Among the companies in which Trivest has invested is Banana Boat, the maker of sun protection and after-sun products, which it took from No. 6 in market share to No. 2, tripling its revenues in three years to $60 million, before selling it to Playtex in 1992. Among others, are AeroBed, Polk Audio, ATX Networks and Twin-Star International.

Mark Asofsky founded Twin-Star International 16 1/2 years ago and sold a majority stake in the Delray Beach company to Trivest in 2007. Since then, revenues for the designer and manufacturer of home furnishing products, including electric fireplaces, have jumped from about $80 million to a projected $235 million this year.

"We didn't have as much structure in place as we needed, and Trivest did a great job of balancing our entrepreneurial spirit by putting in some structure and controls that allowed us to manage the business better, especially as we grew," said Asofsky, 46, who is now co-chairman. Trivest brought in a new chief executive three months ago to lead the company. Asofsky said he is taking more time to focus on his family and foundation.

Trivest, which considers itself a "kinder, gentler" private equity firm, gets most of its referrals through a network of 10,000 business brokers in the United States and Canada, Elias said.

Getting three to five referrals a day, Trivest gets introduced to about 800 companies a year. It takes a hard look at 150, and closes on five. If the deal was referred by a broker, the broker gets a commission of 1 percent of the purchase price, plus $100,000 and a Mercedes S-Class car.

"Our business is very different," Templeton said. "All the companies are privately owned, so finding opportunities is harder."


When co-founders Tony Tamer, a former partner at Bain & Co., and Sami Mnaymneh founded H.I.G. Capital in Miami in 1993, they raised $75 million for the firm's first leveraged buyout fund.

Today, the firm has more than $10 billion in assets under management, and is the largest private equity firm in Florida, and one of the nation's largest private equity firms exclusively serving the middle market, said Executive Managing Director Doug Berman. The middle market is typically defined as deals valued between $50 million and $500 million.

H.I.G. has grown from seven employees when Berman joined in 1996, to more than 200 investment professionals. During the same time, it has opened offices in Atlanta, New York, Boston, Chicago, San Francisco and Dallas, as well as London, Paris, Hamburg, Madrid and Rio de Janeiro.

H.I.G. has four leveraged buyout funds and more are planned for the future, said Berman, who is responsible for the U.S. leveraged buyout business.

"Our goal is to be the premier alternative asset manager to the middle market," he said. "That means, not only do we have the [leveraged buyout] fund, but seven or eight different funds."

The funds include a $500 million Growth Equity fund that provides capital to smaller businesses with growth potential; H.I.G. Bio Ventures, a $200 million life sciences fund; Bayside, a debt fund totaling $5 billion in assets that makes loans and buys debt; H.I.G. Realty Partners, a real estate fund that invests primarily in multifamily residential buildings and commercial real estate; and a $900 million European fund, which invests in leveraged buyouts in Europe.

H.I.G. has invested in more than 200 companies and remains the controlling shareholder in more than 70, which have combined revenue of more than $9 billion, Berman said. Within the past two weeks, for example, the private equity firm sold Texas Honing, an oilfield equipment business, to publicly traded Precision Castparts Corp., after doubling both its revenues and earnings in five years, Berman said.

###

**Problems to work on:**
1 > Update everything in the private equity article from "Getting three to" down to "Mercedes S-Class car.", replacing "commission" with "fee".
2 > Please turn the paragraph of the private equity article beginning "The funds include" into a list that keeps its main facts.
The records that follow the text are separate material.

**Supplied entries:**
###

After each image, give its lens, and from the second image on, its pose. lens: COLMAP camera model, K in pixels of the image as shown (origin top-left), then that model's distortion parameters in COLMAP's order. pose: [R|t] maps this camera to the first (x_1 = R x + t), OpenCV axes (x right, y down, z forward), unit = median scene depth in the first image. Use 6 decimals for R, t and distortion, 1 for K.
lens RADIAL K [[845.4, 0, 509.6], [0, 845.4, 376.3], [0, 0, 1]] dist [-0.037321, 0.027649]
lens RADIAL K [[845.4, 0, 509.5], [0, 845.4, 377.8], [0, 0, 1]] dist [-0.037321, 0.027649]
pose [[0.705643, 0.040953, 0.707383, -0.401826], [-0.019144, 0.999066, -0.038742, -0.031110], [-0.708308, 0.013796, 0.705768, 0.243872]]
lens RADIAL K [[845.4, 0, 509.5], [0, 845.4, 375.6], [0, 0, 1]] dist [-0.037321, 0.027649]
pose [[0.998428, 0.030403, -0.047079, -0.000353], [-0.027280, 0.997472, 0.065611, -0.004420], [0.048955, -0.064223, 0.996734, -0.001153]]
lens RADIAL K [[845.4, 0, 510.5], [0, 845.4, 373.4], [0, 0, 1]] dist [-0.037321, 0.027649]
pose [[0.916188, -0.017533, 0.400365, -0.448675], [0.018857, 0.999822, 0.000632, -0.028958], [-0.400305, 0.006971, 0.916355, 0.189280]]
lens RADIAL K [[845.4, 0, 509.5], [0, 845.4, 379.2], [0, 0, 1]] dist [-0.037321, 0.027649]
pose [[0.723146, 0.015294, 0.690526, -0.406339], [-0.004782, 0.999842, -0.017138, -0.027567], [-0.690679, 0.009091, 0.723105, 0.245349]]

###

**Solution list:**
1 >
Getting three to five referrals a day, Trivest gets introduced to about 800 companies a year. It takes a hard look at 150, and closes on five. If the deal was referred by a broker, the broker gets a fee of 1 percent of the purchase price, plus $100,000 and a Mercedes S-Class car.

2 >
- Growth Equity fund: $500 million, provides capital to smaller businesses with growth potential
- H.I.G. Bio Ventures: $200 million life sciences fund
- Bayside: debt fund with $5 billion in assets that makes loans and buys debt
- H.I.G. Realty Partners: real estate fund investing primarily in multifamily residential buildings and commercial real estate
- European fund: $900 million, invests in leveraged buyouts in Europe